- **TO DO**: Once you have read the data below, set it all down again exactly.

_ _ _ _ _ _ _

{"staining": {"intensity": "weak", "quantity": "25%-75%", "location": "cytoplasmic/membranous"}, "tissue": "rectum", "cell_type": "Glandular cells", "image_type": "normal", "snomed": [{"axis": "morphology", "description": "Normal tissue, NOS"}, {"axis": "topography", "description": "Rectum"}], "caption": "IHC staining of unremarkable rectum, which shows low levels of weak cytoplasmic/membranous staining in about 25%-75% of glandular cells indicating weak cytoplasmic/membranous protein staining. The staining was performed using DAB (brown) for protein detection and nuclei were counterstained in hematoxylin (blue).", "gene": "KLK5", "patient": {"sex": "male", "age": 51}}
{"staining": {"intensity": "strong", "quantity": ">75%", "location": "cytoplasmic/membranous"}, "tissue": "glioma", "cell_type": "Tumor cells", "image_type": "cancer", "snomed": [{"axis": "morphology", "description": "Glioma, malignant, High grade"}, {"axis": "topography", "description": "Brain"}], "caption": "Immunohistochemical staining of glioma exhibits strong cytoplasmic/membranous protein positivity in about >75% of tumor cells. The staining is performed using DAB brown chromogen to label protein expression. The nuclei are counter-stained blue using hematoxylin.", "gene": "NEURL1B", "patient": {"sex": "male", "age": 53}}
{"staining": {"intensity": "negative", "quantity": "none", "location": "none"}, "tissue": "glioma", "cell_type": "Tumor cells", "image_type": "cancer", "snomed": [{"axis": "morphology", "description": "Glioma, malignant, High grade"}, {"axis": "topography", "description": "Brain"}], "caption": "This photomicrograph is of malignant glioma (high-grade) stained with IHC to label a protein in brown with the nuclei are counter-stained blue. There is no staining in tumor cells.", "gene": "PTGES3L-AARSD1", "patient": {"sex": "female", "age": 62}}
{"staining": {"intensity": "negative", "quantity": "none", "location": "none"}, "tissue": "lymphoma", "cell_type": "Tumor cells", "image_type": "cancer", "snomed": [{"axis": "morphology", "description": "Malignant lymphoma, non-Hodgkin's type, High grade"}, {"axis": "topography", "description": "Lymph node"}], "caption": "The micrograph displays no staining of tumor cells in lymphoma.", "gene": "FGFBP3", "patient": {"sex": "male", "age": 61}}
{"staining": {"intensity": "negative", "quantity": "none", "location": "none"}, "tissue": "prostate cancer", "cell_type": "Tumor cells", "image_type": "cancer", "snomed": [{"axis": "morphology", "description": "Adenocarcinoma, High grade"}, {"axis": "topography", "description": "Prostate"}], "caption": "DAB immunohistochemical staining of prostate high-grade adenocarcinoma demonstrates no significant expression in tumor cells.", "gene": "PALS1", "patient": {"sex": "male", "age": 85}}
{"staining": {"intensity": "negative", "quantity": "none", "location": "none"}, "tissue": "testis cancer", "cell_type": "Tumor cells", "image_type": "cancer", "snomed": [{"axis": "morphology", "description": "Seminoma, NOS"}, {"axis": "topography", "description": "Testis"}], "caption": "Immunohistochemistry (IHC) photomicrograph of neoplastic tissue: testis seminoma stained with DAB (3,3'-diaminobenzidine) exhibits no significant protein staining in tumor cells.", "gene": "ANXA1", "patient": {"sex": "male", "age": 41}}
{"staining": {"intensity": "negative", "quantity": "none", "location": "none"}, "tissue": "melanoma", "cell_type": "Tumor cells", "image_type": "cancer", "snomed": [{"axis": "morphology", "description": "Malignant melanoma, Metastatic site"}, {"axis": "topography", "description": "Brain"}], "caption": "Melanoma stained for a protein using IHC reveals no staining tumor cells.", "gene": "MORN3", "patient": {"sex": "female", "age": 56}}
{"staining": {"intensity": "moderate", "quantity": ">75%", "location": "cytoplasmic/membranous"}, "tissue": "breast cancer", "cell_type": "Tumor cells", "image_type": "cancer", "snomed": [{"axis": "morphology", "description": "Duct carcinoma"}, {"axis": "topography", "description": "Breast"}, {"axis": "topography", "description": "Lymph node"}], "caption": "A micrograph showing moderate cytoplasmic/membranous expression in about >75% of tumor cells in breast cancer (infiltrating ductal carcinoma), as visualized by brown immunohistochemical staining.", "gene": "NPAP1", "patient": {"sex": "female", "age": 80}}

_ _ _ _ _ _ _

- **SOLUTION BELOW**:
{"staining": {"intensity": "weak", "quantity": "25%-75%", "location": "cytoplasmic/membranous"}, "tissue": "rectum", "cell_type": "Glandular cells", "image_type": "normal", "snomed": [{"axis": "morphology", "description": "Normal tissue, NOS"}, {"axis": "topography", "description": "Rectum"}], "caption": "IHC staining of unremarkable rectum, which shows low levels of weak cytoplasmic/membranous staining in about 25%-75% of glandular cells indicating weak cytoplasmic/membranous protein staining. The staining was performed using DAB (brown) for protein detection and nuclei were counterstained in hematoxylin (blue).", "gene": "KLK5", "patient": {"sex": "male", "age": 51}}
{"staining": {"intensity": "strong", "quantity": ">75%", "location": "cytoplasmic/membranous"}, "tissue": "glioma", "cell_type": "Tumor cells", "image_type": "cancer", "snomed": [{"axis": "morphology", "description": "Glioma, malignant, High grade"}, {"axis": "topography", "description": "Brain"}], "caption": "Immunohistochemical staining of glioma exhibits strong cytoplasmic/membranous protein positivity in about >75% of tumor cells. The staining is performed using DAB brown chromogen to label protein expression. The nuclei are counter-stained blue using hematoxylin.", "gene": "NEURL1B", "patient": {"sex": "male", "age": 53}}
{"staining": {"intensity": "negative", "quantity": "none", "location": "none"}, "tissue": "glioma", "cell_type": "Tumor cells", "image_type": "cancer", "snomed": [{"axis": "morphology", "description": "Glioma, malignant, High grade"}, {"axis": "topography", "description": "Brain"}], "caption": "This photomicrograph is of malignant glioma (high-grade) stained with IHC to label a protein in brown with the nuclei are counter-stained blue. There is no staining in tumor cells.", "gene": "PTGES3L-AARSD1", "patient": {"sex": "female", "age": 62}}
{"staining": {"intensity": "negative", "quantity": "none", "location": "none"}, "tissue": "lymphoma", "cell_type": "Tumor cells", "image_type": "cancer", "snomed": [{"axis": "morphology", "description": "Malignant lymphoma, non-Hodgkin's type, High grade"}, {"axis": "topography", "description": "Lymph node"}], "caption": "The micrograph displays no staining of tumor cells in lymphoma.", "gene": "FGFBP3", "patient": {"sex": "male", "age": 61}}
{"staining": {"intensity": "negative", "quantity": "none", "location": "none"}, "tissue": "prostate cancer", "cell_type": "Tumor cells", "image_type": "cancer", "snomed": [{"axis": "morphology", "description": "Adenocarcinoma, High grade"}, {"axis": "topography", "description": "Prostate"}], "caption": "DAB immunohistochemical staining of prostate high-grade adenocarcinoma demonstrates no significant expression in tumor cells.", "gene": "PALS1", "patient": {"sex": "male", "age": 85}}
{"staining": {"intensity": "negative", "quantity": "none", "location": "none"}, "tissue": "testis cancer", "cell_type": "Tumor cells", "image_type": "cancer", "snomed": [{"axis": "morphology", "description": "Seminoma, NOS"}, {"axis": "topography", "description": "Testis"}], "caption": "Immunohistochemistry (IHC) photomicrograph of neoplastic tissue: testis seminoma stained with DAB (3,3'-diaminobenzidine) exhibits no significant protein staining in tumor cells.", "gene": "ANXA1", "patient": {"sex": "male", "age": 41}}
{"staining": {"intensity": "negative", "quantity": "none", "location": "none"}, "tissue": "melanoma", "cell_type": "Tumor cells", "image_type": "cancer", "snomed": [{"axis": "morphology", "description": "Malignant melanoma, Metastatic site"}, {"axis": "topography", "description": "Brain"}], "caption": "Melanoma stained for a protein using IHC reveals no staining tumor cells.", "gene": "MORN3", "patient": {"sex": "female", "age": 56}}
{"staining": {"intensity": "moderate", "quantity": ">75%", "location": "cytoplasmic/membranous"}, "tissue": "breast cancer", "cell_type": "Tumor cells", "image_type": "cancer", "snomed": [{"axis": "morphology", "description": "Duct carcinoma"}, {"axis": "topography", "description": "Breast"}, {"axis": "topography", "description": "Lymph node"}], "caption": "A micrograph showing moderate cytoplasmic/membranous expression in about >75% of tumor cells in breast cancer (infiltrating ductal carcinoma), as visualized by brown immunohistochemical staining.", "gene": "NPAP1", "patient": {"sex": "female", "age": 80}}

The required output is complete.